▸ Excerpted passage
..........

That’s it, you are done!

Note

You can always validate your installation using the command python manage.py validate

Starting the services

CitoEngine is divided into two components, webapp and poller. You can run these two components using the helper scripts /opt/citoengine/bin/citoengine-poller.sh and /opt/citoengine/bin/citoengine-webapp.sh. If you are on Ubuntu, you can configure to run them as upstart services using /opt/citoengine/bin/upstart/configure-upstart.sh.

Start CitoEngine SQS Poller service

/opt/citoengine/bin/citoengine-poller.sh

Start CitoEngine Engine

/opt/citoengine/bin/citoengine-webapp.sh

Open your browser and access http://<hostname or IP>:8000 to login to CitoEngine with the admin account you created earlier.

Installing Cito Plugin Server

The following guide shows installation steps on Ubuntu 12.04 x86_64. Theoretically application dependencies can be fulfilled on any linux distribution viz. Redhat, ArchLinux, etc. In future, we will try to include installation steps for other distributions as well. Python module dependencies are installed using pip rather than system installer, this gives us more control towards using modules of specific versions. The following steps assume that you will be installing in /opt/cito_plugin_server directory.

..........

▸ Activity A
Retype the CitoEngine setup passage from "Starting the services" up to and including "you created earlier.".
▸ Activity B
Summarize the CitoEngine setup passage in two sentences.

..........

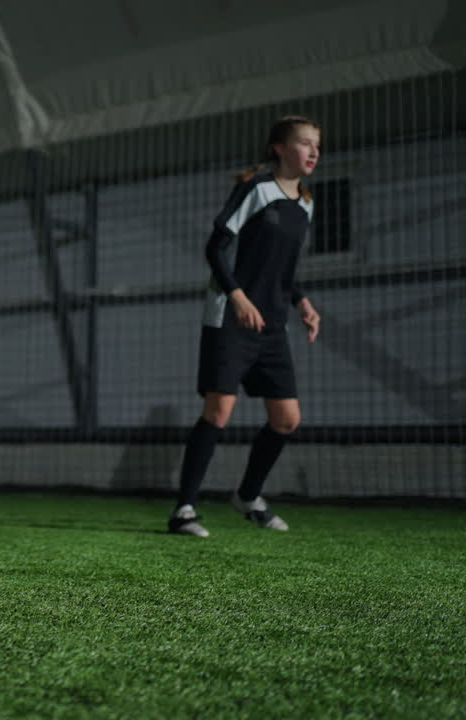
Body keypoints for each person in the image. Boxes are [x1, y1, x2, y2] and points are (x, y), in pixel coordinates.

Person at [168, 116, 322, 537]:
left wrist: (303, 302)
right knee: (219, 410)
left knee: (287, 419)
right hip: (230, 318)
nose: (313, 152)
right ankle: (184, 509)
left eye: (317, 146)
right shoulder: (256, 189)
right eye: (305, 143)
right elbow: (215, 248)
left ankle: (248, 496)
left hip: (272, 326)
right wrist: (237, 296)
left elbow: (283, 273)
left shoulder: (306, 204)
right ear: (279, 148)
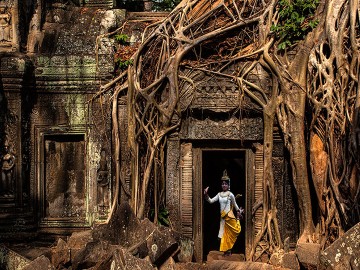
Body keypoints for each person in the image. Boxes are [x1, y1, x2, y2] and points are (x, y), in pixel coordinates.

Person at [204, 169, 244, 256]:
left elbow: (236, 205)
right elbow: (210, 201)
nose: (224, 185)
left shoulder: (231, 195)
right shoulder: (219, 194)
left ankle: (229, 250)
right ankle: (226, 251)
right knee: (222, 235)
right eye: (222, 184)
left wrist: (239, 212)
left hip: (229, 217)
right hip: (223, 218)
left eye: (225, 184)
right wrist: (206, 194)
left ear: (228, 185)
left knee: (234, 232)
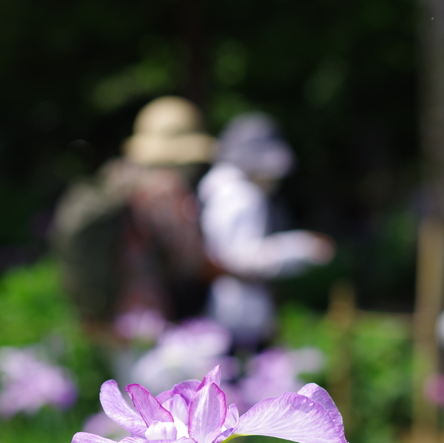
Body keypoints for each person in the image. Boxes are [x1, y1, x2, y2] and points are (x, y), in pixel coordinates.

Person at [52, 96, 215, 339]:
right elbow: (187, 257)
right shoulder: (168, 188)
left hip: (109, 311)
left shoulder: (117, 176)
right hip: (147, 313)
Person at [198, 113, 334, 347]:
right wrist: (303, 249)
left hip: (216, 310)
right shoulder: (243, 195)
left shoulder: (214, 189)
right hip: (239, 315)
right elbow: (242, 258)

..........

▸ Exercise response A
Starting the services

CitoEngine is divided into two components, webapp and poller. You can run these two components using the helper scripts /opt/citoengine/bin/citoengine-poller.sh and /opt/citoengine/bin/citoengine-webapp.sh. If you are on Ubuntu, you can configure to run them as upstart services using /opt/citoengine/bin/upstart/configure-upstart.sh.

Start CitoEngine SQS Poller service

/opt/citoengine/bin/citoengine-poller.sh

Start CitoEngine Engine

/opt/citoengine/bin/citoengine-webapp.sh

Open your browser and access http://<hostname or IP>:8000 to login to CitoEngine with the admin account you created earlier.

▸ Exercise response B
CitoEngine consists of two components, a webapp and a poller, which can be started with helper scripts or configured as upstart services on Ubuntu, after which the user logs in through a browser on port 8000 with the previously created admin account. The Cito Plugin Server installation guide covers Ubuntu 12.04 x86_64, installs Python module dependencies with pip to allow specific module versions, and assumes installation in the /opt/cito_plugin_server directory.